L’étude s’appuie sur des données collectées lors d’une expédition scientifique dans la mer des Sargasses en octobre 2019, à bord du navire de recherche Explorateur de l’Atlantique. L’équipe, composée de chercheurs de l’Université du Tennessee, de l’Université du Maryland, du Georgia Institute of Technology, de l’Ohio State University, du Technion Institute of Technology en Israël, a réalisé des analyses de séquençage d’ARN en continu, dans le cadre de l’Étude de séries chronologiques aux Bermudes Atlantique, un programme de surveillance océanographique de longue durée.

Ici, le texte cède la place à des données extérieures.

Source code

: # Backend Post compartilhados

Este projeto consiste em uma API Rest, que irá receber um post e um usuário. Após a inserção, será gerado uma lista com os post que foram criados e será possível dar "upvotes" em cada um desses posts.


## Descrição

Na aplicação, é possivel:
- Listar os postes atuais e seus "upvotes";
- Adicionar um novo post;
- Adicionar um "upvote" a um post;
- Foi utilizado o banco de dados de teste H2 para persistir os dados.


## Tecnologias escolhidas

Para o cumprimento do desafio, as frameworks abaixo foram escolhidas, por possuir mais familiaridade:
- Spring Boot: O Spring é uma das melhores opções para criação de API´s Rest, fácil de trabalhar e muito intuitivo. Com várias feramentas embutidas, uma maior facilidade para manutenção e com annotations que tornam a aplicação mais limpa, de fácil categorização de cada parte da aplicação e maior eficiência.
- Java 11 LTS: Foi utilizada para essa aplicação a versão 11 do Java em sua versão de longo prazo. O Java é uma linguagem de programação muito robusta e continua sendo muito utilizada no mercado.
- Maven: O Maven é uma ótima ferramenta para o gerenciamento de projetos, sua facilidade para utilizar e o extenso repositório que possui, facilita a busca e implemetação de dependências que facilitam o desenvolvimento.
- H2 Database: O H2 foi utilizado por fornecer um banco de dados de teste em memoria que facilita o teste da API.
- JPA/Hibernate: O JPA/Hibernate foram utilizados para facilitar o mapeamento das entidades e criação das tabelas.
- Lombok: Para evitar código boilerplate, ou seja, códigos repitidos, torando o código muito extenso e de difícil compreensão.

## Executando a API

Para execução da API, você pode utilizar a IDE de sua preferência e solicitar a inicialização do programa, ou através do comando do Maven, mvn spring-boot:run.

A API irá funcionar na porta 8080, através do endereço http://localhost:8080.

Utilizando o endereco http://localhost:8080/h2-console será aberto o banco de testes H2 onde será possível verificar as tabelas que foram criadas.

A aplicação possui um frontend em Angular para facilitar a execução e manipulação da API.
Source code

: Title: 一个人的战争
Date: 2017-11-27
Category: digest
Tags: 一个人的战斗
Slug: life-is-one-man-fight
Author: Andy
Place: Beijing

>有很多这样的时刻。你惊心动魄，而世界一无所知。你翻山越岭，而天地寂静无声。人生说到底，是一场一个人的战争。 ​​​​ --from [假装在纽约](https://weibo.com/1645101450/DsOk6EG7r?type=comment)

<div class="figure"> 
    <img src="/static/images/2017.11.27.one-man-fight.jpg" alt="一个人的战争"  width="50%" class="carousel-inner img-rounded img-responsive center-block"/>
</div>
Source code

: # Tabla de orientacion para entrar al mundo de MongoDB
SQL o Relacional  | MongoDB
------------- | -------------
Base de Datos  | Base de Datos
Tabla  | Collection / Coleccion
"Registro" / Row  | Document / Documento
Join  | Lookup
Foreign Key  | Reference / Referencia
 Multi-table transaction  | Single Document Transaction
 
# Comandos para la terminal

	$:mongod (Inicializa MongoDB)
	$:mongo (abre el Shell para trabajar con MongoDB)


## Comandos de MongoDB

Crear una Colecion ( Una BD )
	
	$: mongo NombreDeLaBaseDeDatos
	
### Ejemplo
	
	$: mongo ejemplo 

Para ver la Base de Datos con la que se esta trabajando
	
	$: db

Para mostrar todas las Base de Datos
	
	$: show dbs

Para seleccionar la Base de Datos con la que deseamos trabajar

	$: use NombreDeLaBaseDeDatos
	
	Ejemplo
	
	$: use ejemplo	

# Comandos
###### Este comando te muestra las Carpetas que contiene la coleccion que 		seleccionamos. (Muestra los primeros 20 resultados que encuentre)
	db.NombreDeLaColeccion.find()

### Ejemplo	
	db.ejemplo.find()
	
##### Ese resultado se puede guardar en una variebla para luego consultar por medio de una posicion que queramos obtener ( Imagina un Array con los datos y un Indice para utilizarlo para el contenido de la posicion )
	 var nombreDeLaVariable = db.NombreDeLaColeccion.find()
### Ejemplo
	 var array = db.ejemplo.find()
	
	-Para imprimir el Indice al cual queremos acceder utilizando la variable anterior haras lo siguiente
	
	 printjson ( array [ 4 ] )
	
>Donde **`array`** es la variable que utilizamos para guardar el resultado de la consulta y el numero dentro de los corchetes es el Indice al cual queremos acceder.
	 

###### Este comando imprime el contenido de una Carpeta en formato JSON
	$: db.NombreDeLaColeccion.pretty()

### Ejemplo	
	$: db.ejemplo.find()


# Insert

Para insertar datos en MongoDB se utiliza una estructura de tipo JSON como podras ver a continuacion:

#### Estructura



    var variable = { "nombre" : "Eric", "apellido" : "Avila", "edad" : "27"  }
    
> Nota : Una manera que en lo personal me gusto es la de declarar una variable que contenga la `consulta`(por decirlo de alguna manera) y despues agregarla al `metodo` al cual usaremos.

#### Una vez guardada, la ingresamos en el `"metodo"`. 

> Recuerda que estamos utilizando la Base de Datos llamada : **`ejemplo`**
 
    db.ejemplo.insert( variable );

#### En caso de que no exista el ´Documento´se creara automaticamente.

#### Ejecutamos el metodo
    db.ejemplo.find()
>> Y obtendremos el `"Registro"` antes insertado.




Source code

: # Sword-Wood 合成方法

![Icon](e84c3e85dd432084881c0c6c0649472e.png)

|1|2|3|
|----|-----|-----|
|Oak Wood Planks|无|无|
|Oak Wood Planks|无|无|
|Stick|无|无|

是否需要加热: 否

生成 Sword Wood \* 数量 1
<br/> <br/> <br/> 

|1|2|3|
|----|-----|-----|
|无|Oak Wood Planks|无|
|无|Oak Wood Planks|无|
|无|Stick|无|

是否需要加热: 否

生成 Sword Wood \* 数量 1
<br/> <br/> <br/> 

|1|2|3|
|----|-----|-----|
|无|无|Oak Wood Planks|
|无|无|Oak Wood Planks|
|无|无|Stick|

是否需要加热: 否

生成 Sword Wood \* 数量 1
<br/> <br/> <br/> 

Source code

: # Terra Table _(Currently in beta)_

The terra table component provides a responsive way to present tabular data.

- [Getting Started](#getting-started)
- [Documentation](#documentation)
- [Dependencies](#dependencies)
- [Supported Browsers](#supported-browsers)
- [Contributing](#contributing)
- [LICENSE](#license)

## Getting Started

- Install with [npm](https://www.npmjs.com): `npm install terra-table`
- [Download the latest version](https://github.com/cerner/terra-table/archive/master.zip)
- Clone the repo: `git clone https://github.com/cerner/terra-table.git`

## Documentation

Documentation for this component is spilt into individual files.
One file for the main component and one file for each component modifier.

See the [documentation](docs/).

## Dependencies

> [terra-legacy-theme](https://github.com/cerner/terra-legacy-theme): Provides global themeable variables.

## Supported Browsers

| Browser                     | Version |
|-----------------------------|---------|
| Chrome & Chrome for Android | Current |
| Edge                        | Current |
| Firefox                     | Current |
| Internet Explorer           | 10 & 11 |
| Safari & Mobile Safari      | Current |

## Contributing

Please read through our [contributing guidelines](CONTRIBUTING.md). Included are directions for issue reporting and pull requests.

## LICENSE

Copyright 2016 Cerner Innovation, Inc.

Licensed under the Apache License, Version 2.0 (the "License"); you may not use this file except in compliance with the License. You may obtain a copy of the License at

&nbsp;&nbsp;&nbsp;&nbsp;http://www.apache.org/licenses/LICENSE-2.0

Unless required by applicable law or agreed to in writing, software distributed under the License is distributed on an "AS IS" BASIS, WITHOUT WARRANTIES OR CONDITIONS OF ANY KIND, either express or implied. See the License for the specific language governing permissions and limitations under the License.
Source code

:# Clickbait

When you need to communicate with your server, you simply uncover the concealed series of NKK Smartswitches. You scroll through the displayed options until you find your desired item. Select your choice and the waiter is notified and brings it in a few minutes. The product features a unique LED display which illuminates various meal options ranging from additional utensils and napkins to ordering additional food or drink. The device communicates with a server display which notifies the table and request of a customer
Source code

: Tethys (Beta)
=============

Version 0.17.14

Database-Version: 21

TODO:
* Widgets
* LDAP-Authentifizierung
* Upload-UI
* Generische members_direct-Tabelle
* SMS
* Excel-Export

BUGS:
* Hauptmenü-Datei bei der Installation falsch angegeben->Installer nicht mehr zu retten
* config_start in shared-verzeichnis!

Les résultats révèlent que l’infection virale d’une cyanobactérie spécifique, Prochlorococcus, provoque la libération de nutriments qui favorisent la croissance d’autres micro-organismes. Ce processus contribue à augmenter les niveaux d’oxygène à des profondeurs allant jusqu’à 50 mètres sous la surface de l’eau.

« Les observations suggèrent que ce ruban d’eau oxygénée de plusieurs mètres de large qui existe à 50 mètres sous la surface pendant plusieurs mois par an est au moins en partie dû à l’activité du virus. »

Steven Wilhelm, professeur Kenneth et Blaire Mossman au département de microbiologie de l’UT

Cette découverte met en évidence un lien direct entre deux concepts clés de l’océanographie : le « shunt viral », décrit pour la première fois en 1999 par Wilhelm et Curtis Suttle, et la boucle microbienne, un élément fondamental du réseau trophique marin. Joshua S. Weitz, professeur de biologie à l’Université du Maryland, explique :

« En analysant des données à grande échelle sur l’activité cellulaire et virale au cours des cycles jour-nuit, y compris l’état de l’infection et l’abondance des virus qui infectent les cyanobactéries, nous sommes en mesure d’identifier l’empreinte des infections virales à l’échelle du système. L’infection virale semble améliorer le recyclage du carbone et des nutriments par d’autres microbes, stimulant ainsi la productivité et jetant un nouvel éclairage sur les tendances historiques qui indiquent un lien entre l’activité virale et le fonctionnement de l’écosystème sous la surface. »

Joshua S. Weitz, professeur de biologie à l’Université du Maryland

Les analyses de séquençage d’ARN et les études complémentaires ont été réalisées à l’Université du Tennessee. L’étude a été financée par une subvention de recherche collaborative de la National Science Foundation, avec le soutien de la Fondation Simons et d’autres organismes.

Outre Steven Wilhelm, l’équipe de l’Université du Tennessee comprenait Alison Buchan, professeur de microbiologie, Gary LeCleir, professeur adjoint, Jennifer DeBruyn, professeur du Département de génie des biosystèmes et des sciences du sol, ainsi que les anciennes étudiantes Helena Pound (PhD ’21) et Shelby Cagle (’21). Naomi Gilbert (PhD ’22) est la principale auteure de l’article.

Wilhelm et Weitz partageront des informations complémentaires sur cette recherche dans La Conversation.